Sunday, May 17, 2009

Rudman: People use something they don't pay for

That's Brian Rudman's latest piece of genius. He is pleased that public transport patronage went up a fair bit in the last nine months in Auckland.

Much of that is due to the Northern Busway, and a lesser extent due to greater use of rail services. Not that surprising when you consider how much the price of petrol went up for part of that period, which made public transport more "competitive" price wise.

However, the increased usage isn't from people paying for what they use. The Northern busway cost NZ$210 million (paid for by all road users) and has a lot of unused capacity (empty space that other vehicles could used). Rail passengers moreso don't pay anything towards upgrades to the system, and only pay a third of the cost of running the trains through fares.

For ARTA Chairman Mark Ford to regard it as an "investment" under circumstances where the investment costs more money is a little stretch.

However, Brian is making a far bigger claim saying "These were 3.7 million trips that were not taken in a private car on our congested roads." How does he know what would have happened otherwise? How many train trips were previously bus trips? How many trips were previously people car sharing? How many trips wouldn't have been made at ALL?

How many of those trips would have occurred had the bus and train passengers had to pay the same proportion of cost of providing those services and infrastructure as motorists do?

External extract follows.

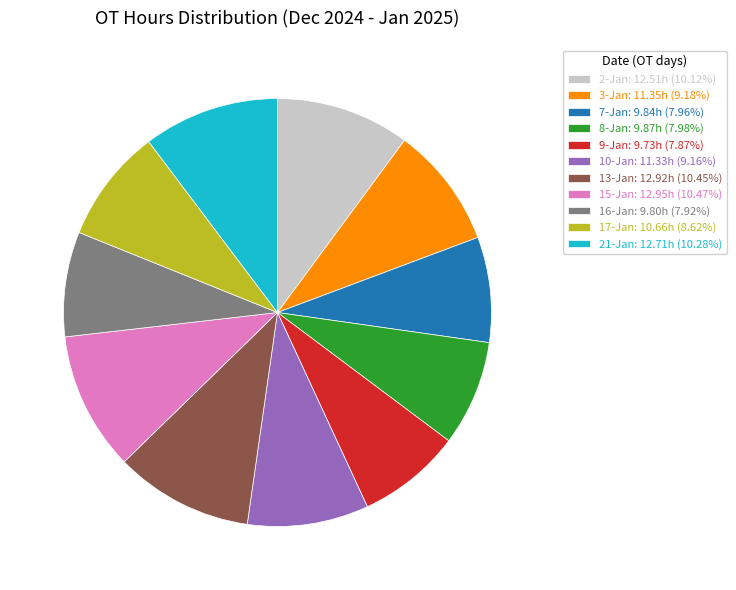

How many slices are in this pie chart?

11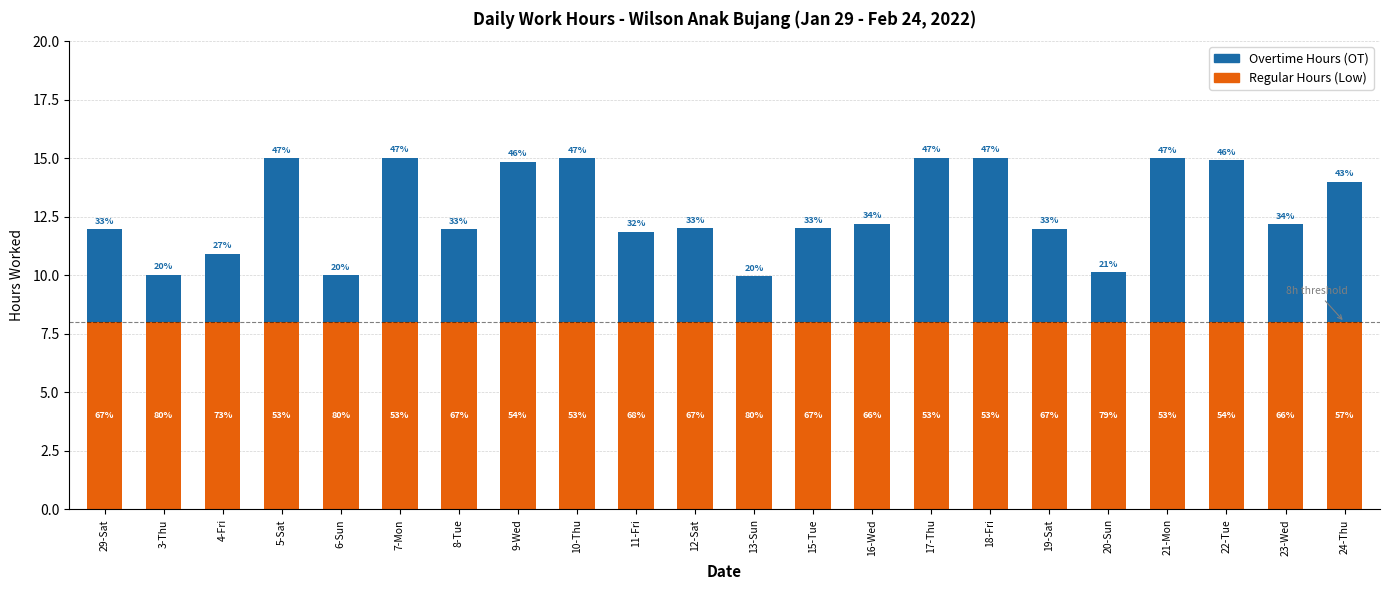

Which has a higher value, 8-Tue or 3-Thu?

8-Tue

Brian goes on about the Tamaki Drive bus lane, which he thinks shouldn't be allowed to be used by other vehicles. Far better for trucks and fully loaded cars to be stuck in congestion, rather than the near empty bus lane let a few more vehicles in, right Brian? Those evil car drivers and their passengers should catch the bus!

The real issue in Auckland is congestion, which is a result of supply not matching demand, which is itself a function of price and funding. Pouring a fortune into subsidising public transport is tinkering at the edges, and the most successful example is, funnily enough, the one that requires the least ongoing subsidies - buses.

However, what I really want to know is has ARTA done surveys as to where new bus and train users come from? What were they doing before? After all, if a majority of them weren't driving cars, then isn't this all a great big subsidy for people who weren't on the roads in the first place?

1 comment:

Anonymous said...

The new users are pensioners who can now travel anywhere at anytime for free; and do in vast numbers.